From the records below, extract only the lines running from the line with "agujero de la" to the line with "En la actualidad, el", both lines included, reproducing them exactly.

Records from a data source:
=======

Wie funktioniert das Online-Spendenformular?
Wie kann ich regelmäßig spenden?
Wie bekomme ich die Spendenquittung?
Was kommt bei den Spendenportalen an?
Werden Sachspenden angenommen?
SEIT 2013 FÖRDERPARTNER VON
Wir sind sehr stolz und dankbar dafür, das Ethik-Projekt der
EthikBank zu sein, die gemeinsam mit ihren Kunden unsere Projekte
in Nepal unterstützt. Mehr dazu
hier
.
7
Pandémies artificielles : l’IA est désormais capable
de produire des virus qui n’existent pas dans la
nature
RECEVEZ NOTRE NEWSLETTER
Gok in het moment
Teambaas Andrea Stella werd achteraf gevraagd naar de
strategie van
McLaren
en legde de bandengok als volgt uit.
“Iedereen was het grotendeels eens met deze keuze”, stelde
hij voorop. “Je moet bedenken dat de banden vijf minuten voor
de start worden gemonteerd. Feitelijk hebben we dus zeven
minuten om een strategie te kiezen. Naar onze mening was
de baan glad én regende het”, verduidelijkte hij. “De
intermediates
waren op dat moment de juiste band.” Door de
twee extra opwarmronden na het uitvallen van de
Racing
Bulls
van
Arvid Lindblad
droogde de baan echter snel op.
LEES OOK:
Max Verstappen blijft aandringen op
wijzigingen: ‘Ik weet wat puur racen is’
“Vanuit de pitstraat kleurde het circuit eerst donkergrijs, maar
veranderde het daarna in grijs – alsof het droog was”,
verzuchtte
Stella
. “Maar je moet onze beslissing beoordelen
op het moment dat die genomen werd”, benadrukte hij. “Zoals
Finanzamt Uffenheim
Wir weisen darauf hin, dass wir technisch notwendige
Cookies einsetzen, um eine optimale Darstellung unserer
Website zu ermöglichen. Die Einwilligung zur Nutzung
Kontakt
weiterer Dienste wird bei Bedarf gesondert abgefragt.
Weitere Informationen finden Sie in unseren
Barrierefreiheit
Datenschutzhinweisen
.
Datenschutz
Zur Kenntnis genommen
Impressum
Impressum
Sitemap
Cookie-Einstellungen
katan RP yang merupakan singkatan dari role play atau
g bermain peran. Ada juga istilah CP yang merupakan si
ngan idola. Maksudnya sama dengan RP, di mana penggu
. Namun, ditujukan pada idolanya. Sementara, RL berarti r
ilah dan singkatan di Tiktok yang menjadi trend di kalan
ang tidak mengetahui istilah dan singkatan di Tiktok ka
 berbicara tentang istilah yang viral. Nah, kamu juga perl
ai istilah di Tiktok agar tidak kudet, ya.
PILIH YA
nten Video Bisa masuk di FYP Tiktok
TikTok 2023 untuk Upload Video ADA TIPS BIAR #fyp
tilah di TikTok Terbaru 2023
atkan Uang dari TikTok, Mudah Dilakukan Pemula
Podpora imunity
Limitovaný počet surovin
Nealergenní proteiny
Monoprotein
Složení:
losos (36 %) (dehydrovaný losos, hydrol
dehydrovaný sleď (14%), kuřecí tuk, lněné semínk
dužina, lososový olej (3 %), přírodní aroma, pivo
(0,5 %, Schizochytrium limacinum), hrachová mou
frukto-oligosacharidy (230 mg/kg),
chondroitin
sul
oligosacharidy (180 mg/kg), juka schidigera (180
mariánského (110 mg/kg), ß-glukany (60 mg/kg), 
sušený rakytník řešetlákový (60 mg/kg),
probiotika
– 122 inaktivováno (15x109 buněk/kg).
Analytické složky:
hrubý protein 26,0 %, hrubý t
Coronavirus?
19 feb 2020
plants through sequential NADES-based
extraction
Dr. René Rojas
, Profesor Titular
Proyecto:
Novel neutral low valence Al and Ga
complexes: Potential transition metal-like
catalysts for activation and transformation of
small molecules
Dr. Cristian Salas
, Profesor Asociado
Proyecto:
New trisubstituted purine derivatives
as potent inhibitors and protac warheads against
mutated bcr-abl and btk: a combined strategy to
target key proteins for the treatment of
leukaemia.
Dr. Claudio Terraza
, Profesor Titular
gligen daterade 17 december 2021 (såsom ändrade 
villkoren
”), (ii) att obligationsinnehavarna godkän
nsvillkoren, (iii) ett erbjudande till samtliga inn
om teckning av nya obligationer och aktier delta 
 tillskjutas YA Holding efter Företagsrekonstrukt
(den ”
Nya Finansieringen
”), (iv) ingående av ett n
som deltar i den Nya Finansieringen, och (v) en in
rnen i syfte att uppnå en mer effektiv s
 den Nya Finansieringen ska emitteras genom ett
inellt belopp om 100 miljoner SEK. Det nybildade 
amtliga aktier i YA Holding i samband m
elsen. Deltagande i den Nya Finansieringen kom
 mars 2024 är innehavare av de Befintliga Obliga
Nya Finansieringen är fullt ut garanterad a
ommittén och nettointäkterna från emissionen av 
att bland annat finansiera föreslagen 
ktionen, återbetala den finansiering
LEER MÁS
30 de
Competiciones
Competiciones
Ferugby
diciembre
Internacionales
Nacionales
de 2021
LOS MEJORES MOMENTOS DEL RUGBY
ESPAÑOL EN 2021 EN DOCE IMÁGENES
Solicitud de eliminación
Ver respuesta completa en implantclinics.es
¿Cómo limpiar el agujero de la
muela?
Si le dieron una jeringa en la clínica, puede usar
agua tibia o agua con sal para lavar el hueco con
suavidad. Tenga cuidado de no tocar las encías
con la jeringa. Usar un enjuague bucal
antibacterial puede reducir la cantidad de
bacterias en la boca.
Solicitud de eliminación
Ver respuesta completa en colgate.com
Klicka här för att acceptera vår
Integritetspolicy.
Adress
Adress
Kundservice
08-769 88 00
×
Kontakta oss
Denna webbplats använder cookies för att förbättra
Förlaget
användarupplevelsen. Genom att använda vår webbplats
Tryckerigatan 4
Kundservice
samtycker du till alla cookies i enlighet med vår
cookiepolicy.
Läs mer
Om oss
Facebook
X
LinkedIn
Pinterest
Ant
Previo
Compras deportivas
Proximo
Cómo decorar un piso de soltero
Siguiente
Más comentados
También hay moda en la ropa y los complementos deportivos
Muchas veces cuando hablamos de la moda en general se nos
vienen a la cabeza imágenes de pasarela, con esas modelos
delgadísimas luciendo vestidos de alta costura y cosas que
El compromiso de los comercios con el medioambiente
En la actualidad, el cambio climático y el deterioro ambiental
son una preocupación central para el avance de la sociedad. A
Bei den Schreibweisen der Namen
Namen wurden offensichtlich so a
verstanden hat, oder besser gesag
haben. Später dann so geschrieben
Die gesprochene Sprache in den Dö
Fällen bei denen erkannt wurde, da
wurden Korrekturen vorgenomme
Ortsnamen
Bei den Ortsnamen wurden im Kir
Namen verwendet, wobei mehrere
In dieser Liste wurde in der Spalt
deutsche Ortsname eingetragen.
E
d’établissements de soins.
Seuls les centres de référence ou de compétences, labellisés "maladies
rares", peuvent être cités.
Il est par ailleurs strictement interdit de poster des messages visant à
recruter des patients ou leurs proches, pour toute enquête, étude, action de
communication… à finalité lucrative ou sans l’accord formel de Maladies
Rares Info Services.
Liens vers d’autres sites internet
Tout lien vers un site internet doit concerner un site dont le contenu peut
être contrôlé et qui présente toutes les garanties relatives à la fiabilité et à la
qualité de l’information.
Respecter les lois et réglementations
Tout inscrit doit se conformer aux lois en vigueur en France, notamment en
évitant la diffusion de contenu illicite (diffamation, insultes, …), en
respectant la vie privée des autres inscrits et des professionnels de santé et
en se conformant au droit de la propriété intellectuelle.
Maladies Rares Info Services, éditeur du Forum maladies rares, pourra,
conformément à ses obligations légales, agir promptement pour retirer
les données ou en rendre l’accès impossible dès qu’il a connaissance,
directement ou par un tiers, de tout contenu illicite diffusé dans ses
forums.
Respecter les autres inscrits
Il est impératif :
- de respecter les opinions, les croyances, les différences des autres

=======

* **Answer box**:
¿Cómo limpiar el agujero de la
muela?
Si le dieron una jeringa en la clínica, puede usar
agua tibia o agua con sal para lavar el hueco con
suavidad. Tenga cuidado de no tocar las encías
con la jeringa. Usar un enjuague bucal
antibacterial puede reducir la cantidad de
bacterias en la boca.
Solicitud de eliminación
Ver respuesta completa en colgate.com
Klicka här för att acceptera vår
Integritetspolicy.
Adress
Adress
Kundservice
08-769 88 00
×
Kontakta oss
Denna webbplats använder cookies för att förbättra
Förlaget
användarupplevelsen. Genom att använda vår webbplats
Tryckerigatan 4
Kundservice
samtycker du till alla cookies i enlighet med vår
cookiepolicy.
Läs mer
Om oss
Facebook
X
LinkedIn
Pinterest
Ant
Previo
Compras deportivas
Proximo
Cómo decorar un piso de soltero
Siguiente
Más comentados
También hay moda en la ropa y los complementos deportivos
Muchas veces cuando hablamos de la moda en general se nos
vienen a la cabeza imágenes de pasarela, con esas modelos
delgadísimas luciendo vestidos de alta costura y cosas que
El compromiso de los comercios con el medioambiente
En la actualidad, el cambio climático y el deterioro ambiental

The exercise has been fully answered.